Highlights from the analysis by TheStreet Ratings Team goes as follows:
- CVRR's revenue growth has slightly outpaced the industry average of 3.2%. Since the same quarter one year prior, revenues slightly increased by 4.5%. This growth in revenue does not appear to have trickled down to the company's bottom line, displayed by a decline in earnings per share.
- The current debt-to-equity ratio, 0.34, is low and is below the industry average, implying that there has been successful management of debt levels. Along with the favorable debt-to-equity ratio, the company maintains an adequate quick ratio of 1.42, which illustrates the ability to avoid short-term cash problems.

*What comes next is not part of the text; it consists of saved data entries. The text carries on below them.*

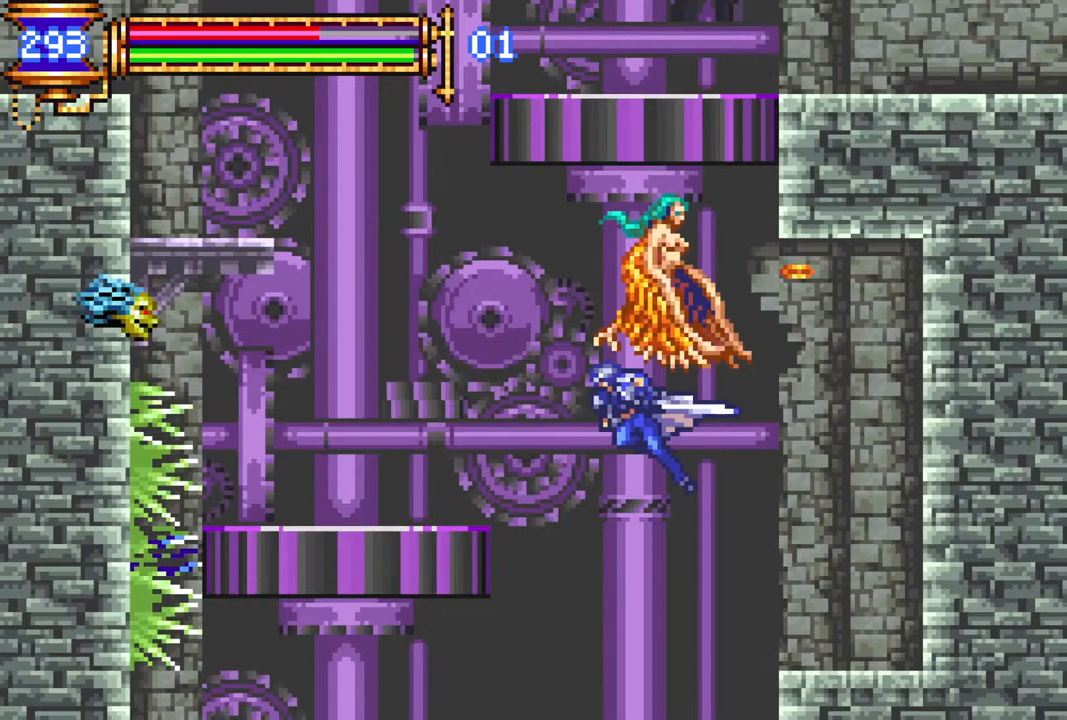
{"buttons": [], "left_stick": "center", "right_stick": "center", "events": [[167, "R1", "down"], [200, "CROSS", "down"], [300, "DPAD_LEFT", "up"], [317, "CROSS", "up"], [317, "R1", "up"]]}
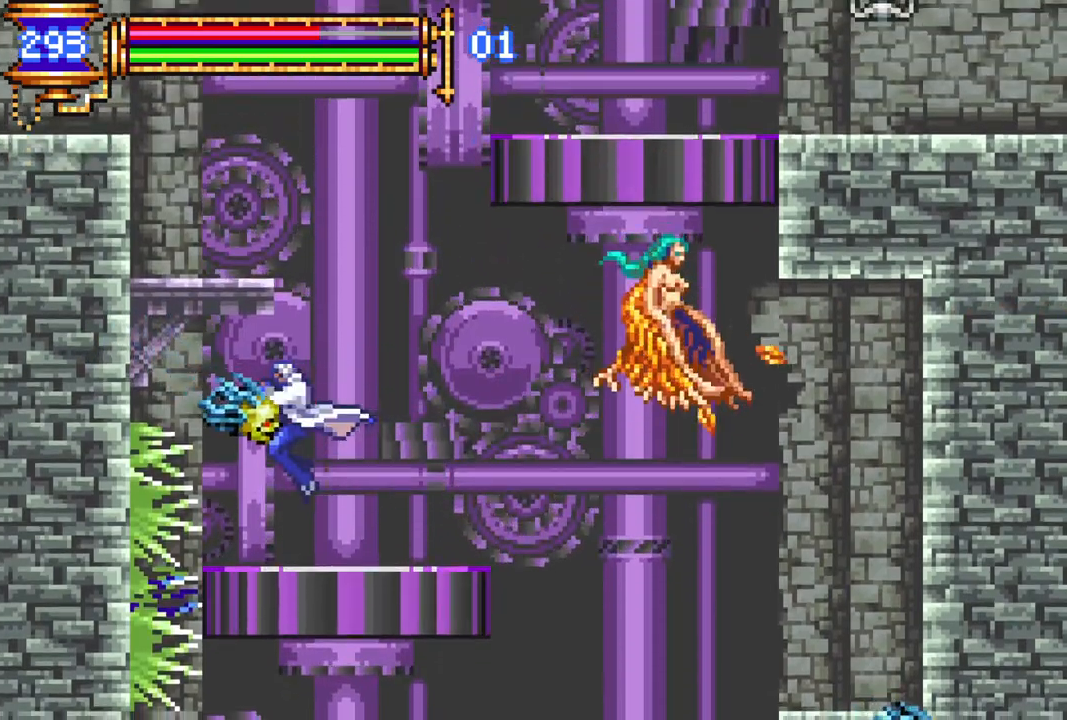
{"buttons": ["DPAD_DOWN"], "left_stick": "center", "right_stick": "center", "events": [[17, "DPAD_RIGHT", "down"], [200, "DPAD_RIGHT", "up"], [350, "DPAD_LEFT", "down"], [400, "DPAD_DOWN", "down"], [400, "DPAD_LEFT", "up"], [417, "DPAD_RIGHT", "down"], [433, "DPAD_DOWN", "up"], [500, "DPAD_DOWN", "down"], [500, "DPAD_RIGHT", "up"]]}
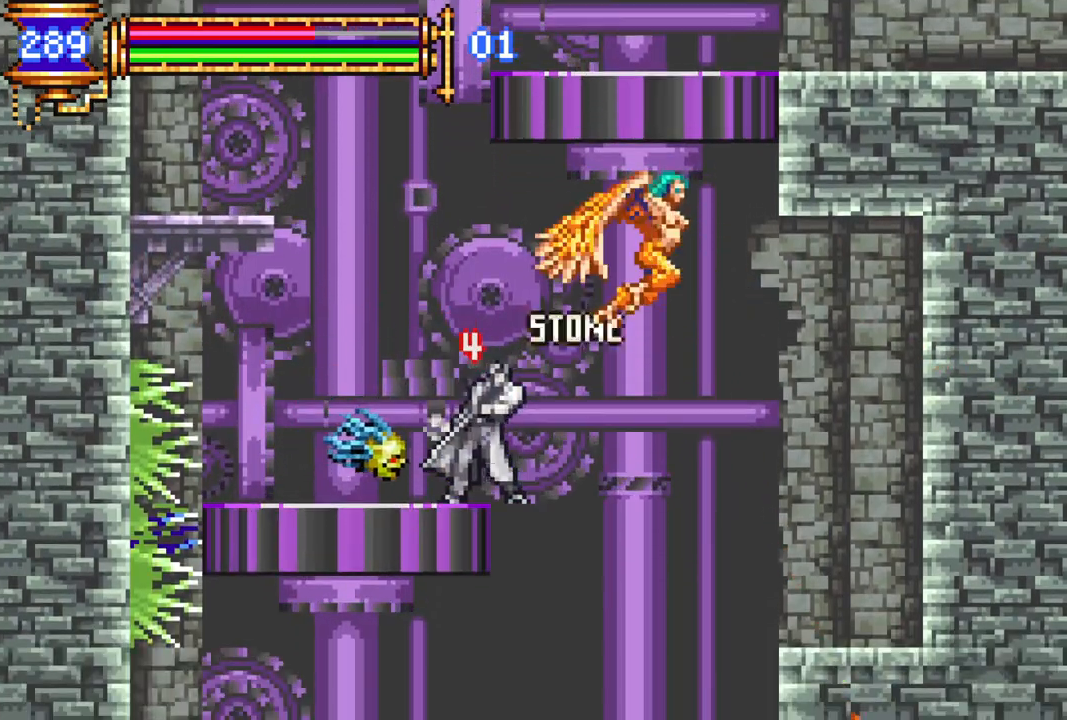
{"buttons": [], "left_stick": "center", "right_stick": "center", "events": [[17, "DPAD_DOWN", "up"], [17, "DPAD_LEFT", "down"], [233, "DPAD_LEFT", "up"], [267, "DPAD_DOWN", "down"], [267, "DPAD_RIGHT", "down"], [283, "DPAD_DOWN", "up"], [350, "DPAD_DOWN", "down"], [367, "DPAD_DOWN", "up"], [367, "DPAD_LEFT", "down"], [367, "DPAD_RIGHT", "up"], [483, "DPAD_LEFT", "up"]]}
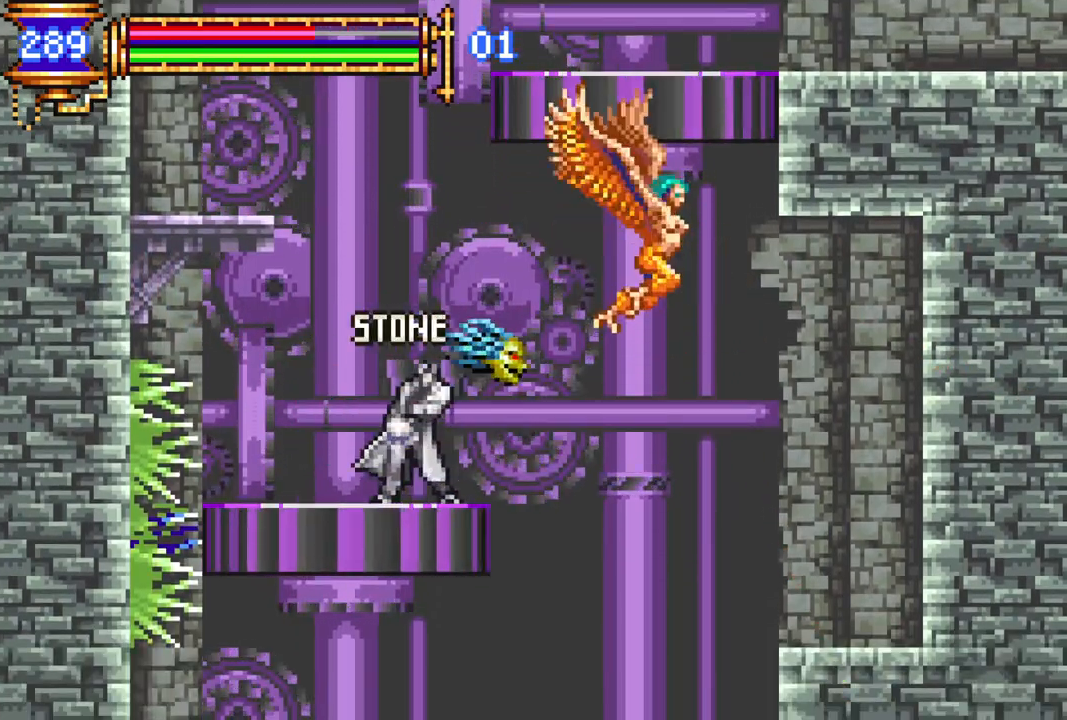
{"buttons": ["CROSS"], "left_stick": "center", "right_stick": "center", "events": [[17, "DPAD_RIGHT", "down"], [67, "DPAD_UP", "down"], [83, "DPAD_LEFT", "down"], [83, "DPAD_RIGHT", "up"], [100, "DPAD_UP", "up"], [233, "DPAD_LEFT", "up"], [233, "DPAD_RIGHT", "down"], [350, "DPAD_UP", "down"], [383, "DPAD_LEFT", "down"], [383, "DPAD_RIGHT", "up"], [400, "DPAD_UP", "up"], [483, "CROSS", "down"], [500, "DPAD_LEFT", "up"]]}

- Net operating cash flow has slightly increased to $258.20 million or 7.78% when compared to the same quarter last year. Despite an increase in cash flow, CVR REFINING LP's average is still marginally south of the industry average growth rate of 17.51%.
- Reflecting the weaknesses we have cited, including the decline in the company's earnings per share, CVRR has underperformed the S&P 500 Index, declining 11.70% from its price level of one year ago. The fact that the stock is now selling for less than others in its industry in relation to its current earnings is not reason enough to justify a buy rating at this time.
- The gross profit margin for CVR REFINING LP is currently extremely low, coming in at 8.96%. It has decreased from the same quarter the previous year. Regardless of the weak results of the gross profit margin, the net profit margin of 11.17% is above that of the industry average.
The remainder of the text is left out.